Choose the right platform
There is no perfect platform for all applications. You may want to have complete control of the IT environment for performance or regulatory purposes and choose to buy your own servers. Or, you may want the ability to outsource the management of the infrastructure to a cloud provider to gain the flexibility to quickly expand, but that comes with the additional costs and risks of relying on an external vendor. You must plan for the option of quickly adding new systems to the mix to quickly service users, while avoiding building a massively complex platform that nearly always sits and costs time and money to maintain. Regardless of a hosted or cloud solution, or some mix of the two, you need to identify single points of failure and work to eliminate or mitigate the risk of one component bringing down the entire platform. Some options are adding additional capacity, building an “on demand” infrastructure that can scale up or down as needed, or ensure all data is properly backed up and can be easily restored in the event of a disaster.
Incorporate the necessary tools
The most important aspect of scaling seamlessly is to build a system that allows for scale from the beginning. How to handle growth should be one of the foremost design decisions when planning a new platform or upgrading an existing one. Measures such as redundant servers, load balancing and caching need to be thought of early on to build a system that is flexible enough to grow easily as your customer base does. Long running operations, such as complex reports, or non-critical tasks should be moved to a separate part of the infrastructure to ensure users have the priority on system resources. Ideally, a system should be able to scale up or down based on load without manual intervention.
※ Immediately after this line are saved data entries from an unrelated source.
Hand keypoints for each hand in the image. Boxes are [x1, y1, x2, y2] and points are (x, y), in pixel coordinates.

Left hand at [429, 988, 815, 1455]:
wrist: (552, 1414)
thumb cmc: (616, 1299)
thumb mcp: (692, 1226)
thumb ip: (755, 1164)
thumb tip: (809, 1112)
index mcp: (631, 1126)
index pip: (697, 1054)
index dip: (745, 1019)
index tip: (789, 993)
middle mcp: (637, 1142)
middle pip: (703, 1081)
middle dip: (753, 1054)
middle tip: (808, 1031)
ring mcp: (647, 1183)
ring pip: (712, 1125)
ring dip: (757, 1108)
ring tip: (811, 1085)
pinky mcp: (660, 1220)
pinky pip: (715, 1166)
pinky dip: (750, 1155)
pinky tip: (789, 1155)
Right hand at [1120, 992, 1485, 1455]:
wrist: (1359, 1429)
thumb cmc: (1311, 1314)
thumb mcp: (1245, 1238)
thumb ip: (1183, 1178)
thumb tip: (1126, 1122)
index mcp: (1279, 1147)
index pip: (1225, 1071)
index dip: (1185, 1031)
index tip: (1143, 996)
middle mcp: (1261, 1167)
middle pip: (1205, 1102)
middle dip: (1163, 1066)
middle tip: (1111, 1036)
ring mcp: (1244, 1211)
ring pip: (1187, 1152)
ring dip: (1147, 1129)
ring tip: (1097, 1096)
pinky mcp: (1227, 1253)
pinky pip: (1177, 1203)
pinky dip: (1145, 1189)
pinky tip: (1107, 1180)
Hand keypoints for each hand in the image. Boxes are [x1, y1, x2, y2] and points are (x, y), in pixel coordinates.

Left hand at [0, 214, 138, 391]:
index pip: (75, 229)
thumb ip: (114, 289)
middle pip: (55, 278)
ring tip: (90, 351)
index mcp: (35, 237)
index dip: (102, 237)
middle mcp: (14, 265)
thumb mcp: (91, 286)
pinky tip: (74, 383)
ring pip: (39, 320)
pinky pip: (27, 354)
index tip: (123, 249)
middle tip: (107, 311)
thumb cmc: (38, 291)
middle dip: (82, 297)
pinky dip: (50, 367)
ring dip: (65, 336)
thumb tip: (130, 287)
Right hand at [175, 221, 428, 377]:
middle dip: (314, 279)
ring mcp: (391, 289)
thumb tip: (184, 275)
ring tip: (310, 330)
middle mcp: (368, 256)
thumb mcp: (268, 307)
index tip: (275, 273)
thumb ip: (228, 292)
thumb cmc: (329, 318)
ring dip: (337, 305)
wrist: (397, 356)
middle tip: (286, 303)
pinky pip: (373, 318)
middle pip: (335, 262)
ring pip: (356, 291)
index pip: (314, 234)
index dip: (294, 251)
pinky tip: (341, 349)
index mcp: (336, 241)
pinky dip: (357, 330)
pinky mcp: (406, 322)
This should allow a system to continue to serve users even if something unexpected occurs, like a surge of new visitors based on a new product launch, major changes by a competitor, or a news story about your company.
Monitor and react proactively
The ability to track system usage and response time is also critical to identify hotspots or failures before a user notifies you. System administrators need to be able to quickly and easily understand the health of the systems to be able to mitigate potential issues before they cause a system-wide outage. Such monitoring and alerting is also useful as you can track usage and plan for staffing, future upgrades, and system improvements based on actual usage trends instead of guessing at your capacity needs.
Test and analyze capacity
Understanding system capacity is also an important indicator to plan for expected growth, as well as unexpected surges. Using a load testing tool is paramount as you don’t want to identify points of failure the first time real users are on the system. Such a tool also allows you to see how the system can handle multiples of growth from your current user base. This can help identify implementation issues in the application itself or structural issues in the infrastructure, allowing you the ability to fix them before they cause major issues. Having an environment where you can perform such tests without impacting users is also necessary to maintain business continuity while finding any new issues before they are deployed to your actual customers.
Scaling is not a quick fix, nor is there a one size fits all solution. Rather, it has to be part of the culture to plan, design, and address issues along the whole system lifecycle. These issues should be thought of as part of the initial business requirements to provide enough time to think through the various options and build the flexibility into the system. If scaling has never been a foremost consideration, you can begin to phase in aspects to eliminate certain risks throughout the platform. With proper design and testing, you can be secure in the knowledge that when a sudden burst of new customers appear, your systems will continue to perform.